Bickerings in Congress

Introspection, constructive in nature, must

NOTHING succeeds like success and the realisation seems to have dawned on the grand old party of India as the sorry figure it cut in the Lok Sabha elections lies juxtaposed with the BJP’s spectacular showing. Predictably, fissures have come to the fore as stocktaking begins. It all began with party president Rahul Gandhi accepting responsibility for the defeat, volunteering to step down and blaming veterans like Ashok Gehlot, Kamal Nath and P Chidambaram for insisting on tickets for their sons even as he was not inclined to do so. He also pointed out that the Congress had done badly in states where it was in power like Rajasthan and Madhya Pradesh.

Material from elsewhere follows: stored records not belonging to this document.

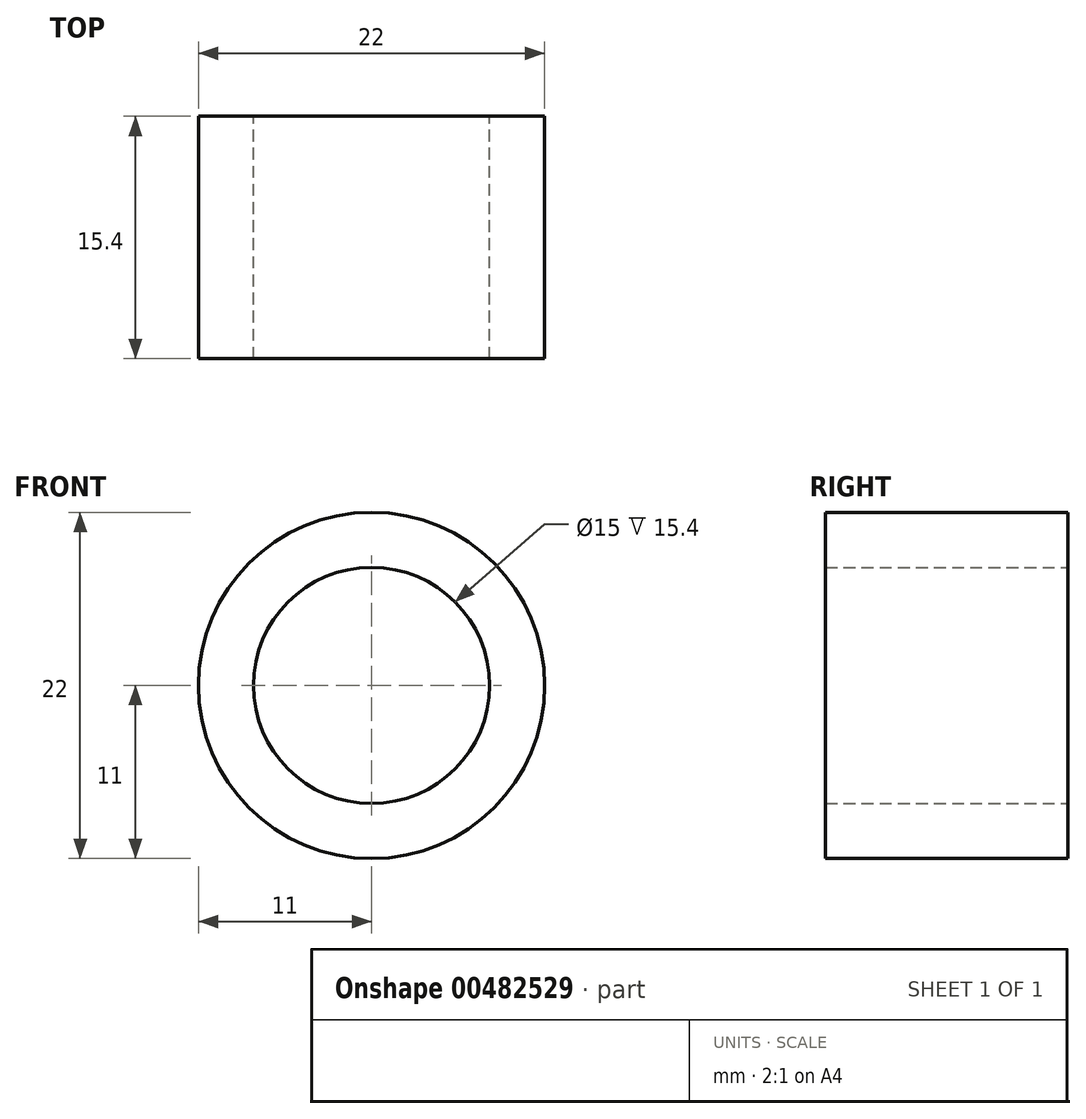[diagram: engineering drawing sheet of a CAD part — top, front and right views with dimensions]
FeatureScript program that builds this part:
annotation { "Feature Type Name" : "Feature", "Feature Type Description" : "" }
export const myFeature = defineFeature(function(context is Context, id is Id, definition is map)
    precondition{}
    {
        {
            var Q0;
            Q0=qCreatedBy(makeId("Front.planeOp"),FACE);
            var sketch = newSketch(context, id + "F0", { "sketchPlane" : qUnion([Q0])});
            skCircle(sketch, "E0", {"center": v(0, 0) * mm, "radius": 7.5 * mm});
            skCircle(sketch, "E1", {"center": v(0, 0) * mm, "radius": 11 * mm});
            skSolve(sketch);
        }
        {
            var Q0;
            Q0=makeQuery(id+"F0.imprint","IMPRINT",FACE,{"disambiguationData":[TD([[makeQuery(id+"F0.imprint","IMPRINT",EDGE,{"derivedFrom":sQuery(id+"F0.wireOp",EDGE,"E0")}),-1.0]])]});
            extrude(context, id + "F1", {"entities" : qUnion([Q0]), "depth" : 15.4 * mm});
        }
    });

The blame game shows no signs of ebbing with Rajasthan CM Ashok Gehlot blaming his deputy Sachin Pilot for son Vaibhav’s defeat in the Lok Sabha polls. The escalation shows the party president’s observation has gone unheeded even as Gehlot’s son trailed in the Assembly segment represented by his father. In Haryana, knives are out for state party chief Ashok Tanwar with former CM Bhupinder Singh Hooda seeking changes. In Punjab, there is demand for action against the Local Bodies Minister Navjot Singh Sidhu for his ‘friendly’ match comment against Capt Amarinder Singh and the latter alleging that Sidhu was eyeing the CM’s chair.  In Maharashtra, senior party leader Radhakrishna Vikhe Patil has hinted at joining the BJP and the Karnataka state unit has drawn flak for sidelining seniors. Earlier, spokesperson Priyanka Chaturvedi left her party to join the Shiv Sena.

The Congress view is that since the future role of party president Rahul Gandhi is not clear, nothing can be said about changes in the state units. What the party needs to tell itself is that it has been out of power only for five years after the 10-year tenure of Manmohan Singh. The loss can be disappointing but it is also an opportunity to plug organisational gaps, increase the outreach of party programmes and play the role of a constructive opposition. Public memory is short and the party should bide its time purposefully instead of going into a sulk.